Undang-Undang ini terdiri dari 67 pasal, dari 67 pasal ada beberapa pasal yang secara nyata bias gender dan bersifat diskriminatif terhadap perempuan. Adapun pasal-pasal dimaksud antara lain :- Pasal 3 (2), Pasal 4, Pasal 5, tentang ketentuan poligami.
- Pasal 7 (1) mengenai ketentuan umur 16 tahun bagi perempuan dan 19 tahun bagi laki-laki.
- Pasal 11 mengenai ketentuan waktu tunggu bagi wanita yaitu janda mati 120 hari dan janda cerai 90 hari.
- Pasal 31 (3) mengenai ketenuan suami kepala rumah tangga dan istri ibu rumah tangga.
- Pasal 34 (1,2) mengenai ketentuan yang memposisikan istri sangat lemah dan sub-ordinasi.
- Pasal 41 (b.c) mengenai ketentuan istri/wanita diposisikan lemah dan sub-ordinasi.
- Pasal 44 (1) mengenai ketentuan penyangkalan anak.
- KesimpulanBerdasarkan paparan singkat di atas, dapat disimpulkan bahwa mencerminkan bias gender dalam hubungannya terutama terkait dengan sistem kekerabatan dan perkawinan serta pewarisan yang masih berlaku dewasa ini. Ketiga hal tersebut menunjukan adanya perbedaan di satu tempat dengan di tempat lainnya, tergantung dari sistem kekerabatan yang dianut oleh masyarakat yang bersangkutan.

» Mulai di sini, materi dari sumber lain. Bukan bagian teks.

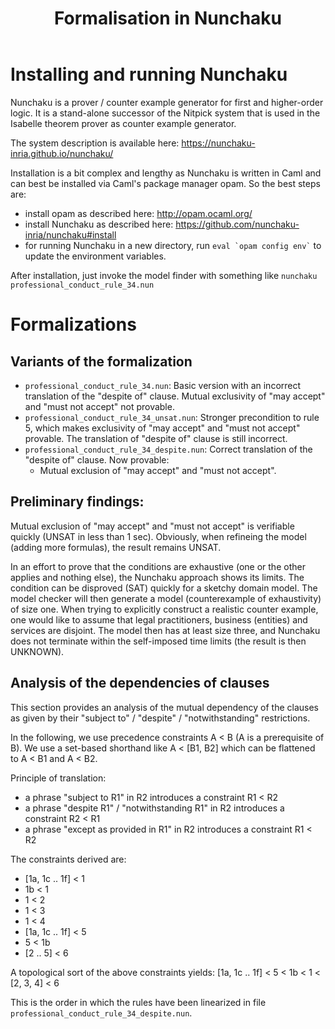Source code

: #+TITLE: Formalisation in Nunchaku

* Installing and running Nunchaku

Nunchaku is a prover / counter example generator for first and higher-order
logic. It is a stand-alone successor of the Nitpick system that is used in the
Isabelle theorem prover as counter example generator.

The system description is available here:
https://nunchaku-inria.github.io/nunchaku/

Installation is a bit complex and lengthy as Nunchaku is written in Caml and
can best be installed via Caml's package manager opam. So the best steps are:

- install opam as described here: http://opam.ocaml.org/
- install Nunchaku as described here:
  https://github.com/nunchaku-inria/nunchaku#install
- for running Nunchaku in a new directory, run =eval `opam config env`= to
  update the environment variables.

After installation, just invoke the model finder with something like =nunchaku
professional_conduct_rule_34.nun=

* Formalizations

** Variants of the formalization

- =professional_conduct_rule_34.nun=: Basic version with an incorrect
  translation of the "despite of" clause. Mutual exclusivity of "may accept" and
  "must not accept" not provable.
- =professional_conduct_rule_34_unsat.nun=: Stronger precondition to rule 5,
  which makes exclusivity of "may accept" and "must not accept" provable.
  The translation of "despite of" clause is still incorrect.
- =professional_conduct_rule_34_despite.nun=: Correct translation of the
  "despite of" clause. Now provable: 
  - Mutual exclusion of "may accept" and "must not accept".

** Preliminary findings:

Mutual exclusion of "may accept" and "must not accept" is verifiable quickly
(UNSAT in less than 1 sec). Obviously, when refineing the model (adding more
formulas), the result remains UNSAT.

In an effort to prove that the conditions are exhaustive (one or the other
applies and nothing else), the Nunchaku approach shows its limits. The
condition can be disproved (SAT) quickly for a sketchy domain model. The model
checker will then generate a model (counterexample of exhaustivity) of size
one. When trying to explicitly construct a realistic counter example, one
would like to assume that legal practitioners, business (entities) and
services are disjoint. The model then has at least size three, and
Nunchaku does not terminate within the self-imposed time limits (the result is
then UNKNOWN). 

** Analysis of the dependencies of clauses

This section provides an analysis of the mutual dependency of the clauses as
given by their "subject to" / "despite" / "notwithstanding" restrictions.

In the following, we use precedence constraints A < B
(A is a prerequisite of B). We use a set-based shorthand like A < [B1, B2]
which can be flattened to A < B1 and A < B2.

Principle of translation: 
- a phrase "subject to R1" in R2 introduces a constraint R1 < R2
- a phrase "despite R1" / "notwithstanding R1" in R2 introduces a constraint R2 < R1
- a phrase "except as provided in R1" in R2 introduces a constraint R1 < R2

The constraints derived are:
- [1a, 1c .. 1f] < 1
- 1b < 1
- 1 < 2
- 1 < 3
- 1 < 4
- [1a, 1c .. 1f] < 5
- 5 < 1b
- [2 .. 5] < 6

A topological sort of the above constraints yields:
[1a, 1c .. 1f]  < 5 < 1b  < 1 < [2, 3, 4] < 6

This is the order in which the rules have been linearized in file
=professional_conduct_rule_34_despite.nun=.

Disamping adanya perbedaan, terdapat pula adanya persamaan terutama yang menyangkut kekuasaan dalam pengambilan keputusan, ini nampak sama yaitu tetap berada di tangan laki-laki. Hal itu dikarenakan adanya pengaruh budaya partiarki yang bersifat universal yang bersifat turun temurun.
Secara umum kedudukan perempuann dalam hukum adat masih mencerminkan sub-ordinasi dan bias gender terhadap perempuan. Peraturan perundang-undangan sebagai hukum negara juga mencerminkan ketidak adilan hukum dan ketidak adilan gender seperti Undang-Undang Perkawinan, Undang-Undang Perpajakan.
Keadaan yang sub-ordinasi terhadap perempuan dapat berubah seiring dengan kemajuan jaman dan majunya tingkat pendidikan suatu masyarakat. disamping perubahan itu dapat juga terjadi melalui proses kesadaran masyarakat yang berorientasi pada kesetaraan dan keadilan jender, melalui pendidikan, peraturan perundang-undangan yang adil hukum dan gender. Sehingga kesetaraan dan keadilan hukum dan keadilan gender dapat terwujud.